[[ Input for this task, beginning ]]

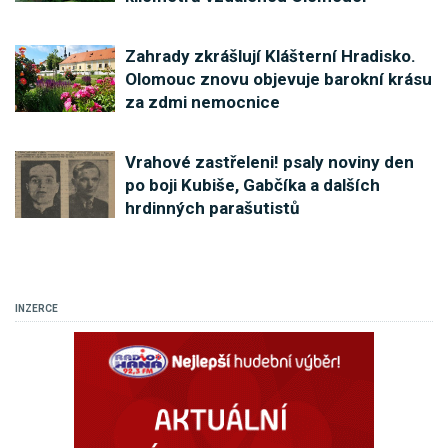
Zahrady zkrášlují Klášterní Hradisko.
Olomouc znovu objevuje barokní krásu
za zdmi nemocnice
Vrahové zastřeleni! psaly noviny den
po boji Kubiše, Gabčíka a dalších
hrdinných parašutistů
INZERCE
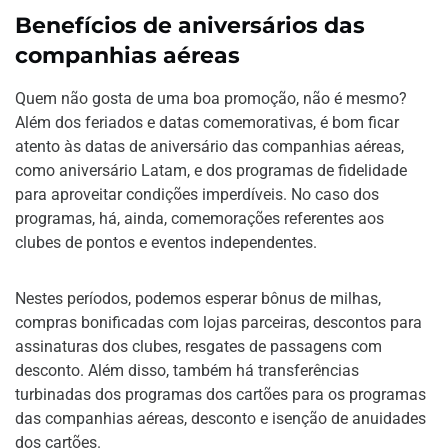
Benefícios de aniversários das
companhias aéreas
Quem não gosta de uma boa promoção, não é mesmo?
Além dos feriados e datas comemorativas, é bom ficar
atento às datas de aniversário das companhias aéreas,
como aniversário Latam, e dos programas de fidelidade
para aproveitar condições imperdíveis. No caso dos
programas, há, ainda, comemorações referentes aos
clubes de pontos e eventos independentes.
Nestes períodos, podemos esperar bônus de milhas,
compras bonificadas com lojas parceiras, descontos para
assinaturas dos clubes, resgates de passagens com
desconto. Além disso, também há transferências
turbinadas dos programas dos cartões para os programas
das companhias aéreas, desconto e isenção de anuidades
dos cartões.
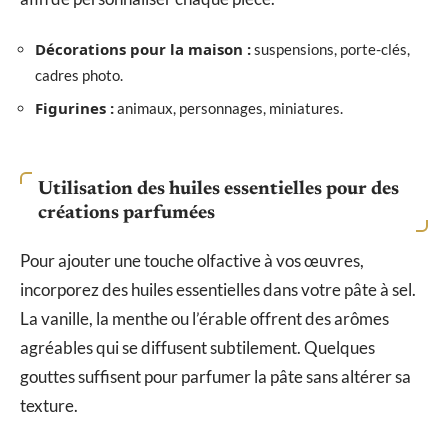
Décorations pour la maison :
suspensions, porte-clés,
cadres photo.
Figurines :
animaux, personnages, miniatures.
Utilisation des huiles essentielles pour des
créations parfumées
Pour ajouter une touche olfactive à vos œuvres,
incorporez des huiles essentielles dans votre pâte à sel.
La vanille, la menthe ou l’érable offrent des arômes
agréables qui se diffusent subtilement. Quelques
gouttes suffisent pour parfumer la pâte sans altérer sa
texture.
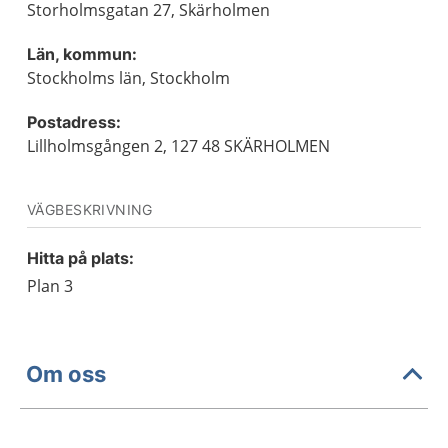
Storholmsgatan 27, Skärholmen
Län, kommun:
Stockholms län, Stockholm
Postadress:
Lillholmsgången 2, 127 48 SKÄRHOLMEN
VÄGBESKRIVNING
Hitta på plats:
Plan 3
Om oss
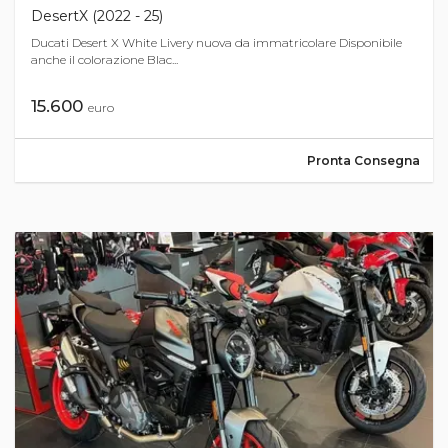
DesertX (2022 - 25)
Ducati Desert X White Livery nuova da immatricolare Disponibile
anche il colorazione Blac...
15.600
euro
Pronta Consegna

[[ Input for this task, end ]]

The entries above are to be returned exactly, without their pictures.

Zahrady zkrášlují Klášterní Hradisko.
Olomouc znovu objevuje barokní krásu
za zdmi nemocnice
Vrahové zastřeleni! psaly noviny den
po boji Kubiše, Gabčíka a dalších
hrdinných parašutistů
INZERCE
Benefícios de aniversários das
companhias aéreas
Quem não gosta de uma boa promoção, não é mesmo?
Além dos feriados e datas comemorativas, é bom ficar
atento às datas de aniversário das companhias aéreas,
como aniversário Latam, e dos programas de fidelidade
para aproveitar condições imperdíveis. No caso dos
programas, há, ainda, comemorações referentes aos
clubes de pontos e eventos independentes.
Nestes períodos, podemos esperar bônus de milhas,
compras bonificadas com lojas parceiras, descontos para
assinaturas dos clubes, resgates de passagens com
desconto. Além disso, também há transferências
turbinadas dos programas dos cartões para os programas
das companhias aéreas, desconto e isenção de anuidades
dos cartões.
Décorations pour la maison :
suspensions, porte-clés,
cadres photo.
Figurines :
animaux, personnages, miniatures.
Utilisation des huiles essentielles pour des
créations parfumées
Pour ajouter une touche olfactive à vos œuvres,
incorporez des huiles essentielles dans votre pâte à sel.
La vanille, la menthe ou l’érable offrent des arômes
agréables qui se diffusent subtilement. Quelques
gouttes suffisent pour parfumer la pâte sans altérer sa
texture.
Storholmsgatan 27, Skärholmen
Län, kommun:
Stockholms län, Stockholm
Postadress:
Lillholmsgången 2, 127 48 SKÄRHOLMEN
VÄGBESKRIVNING
Hitta på plats:
Plan 3
Om oss
DesertX (2022 - 25)
Ducati Desert X White Livery nuova da immatricolare Disponibile
anche il colorazione Blac...
15.600
euro
Pronta Consegna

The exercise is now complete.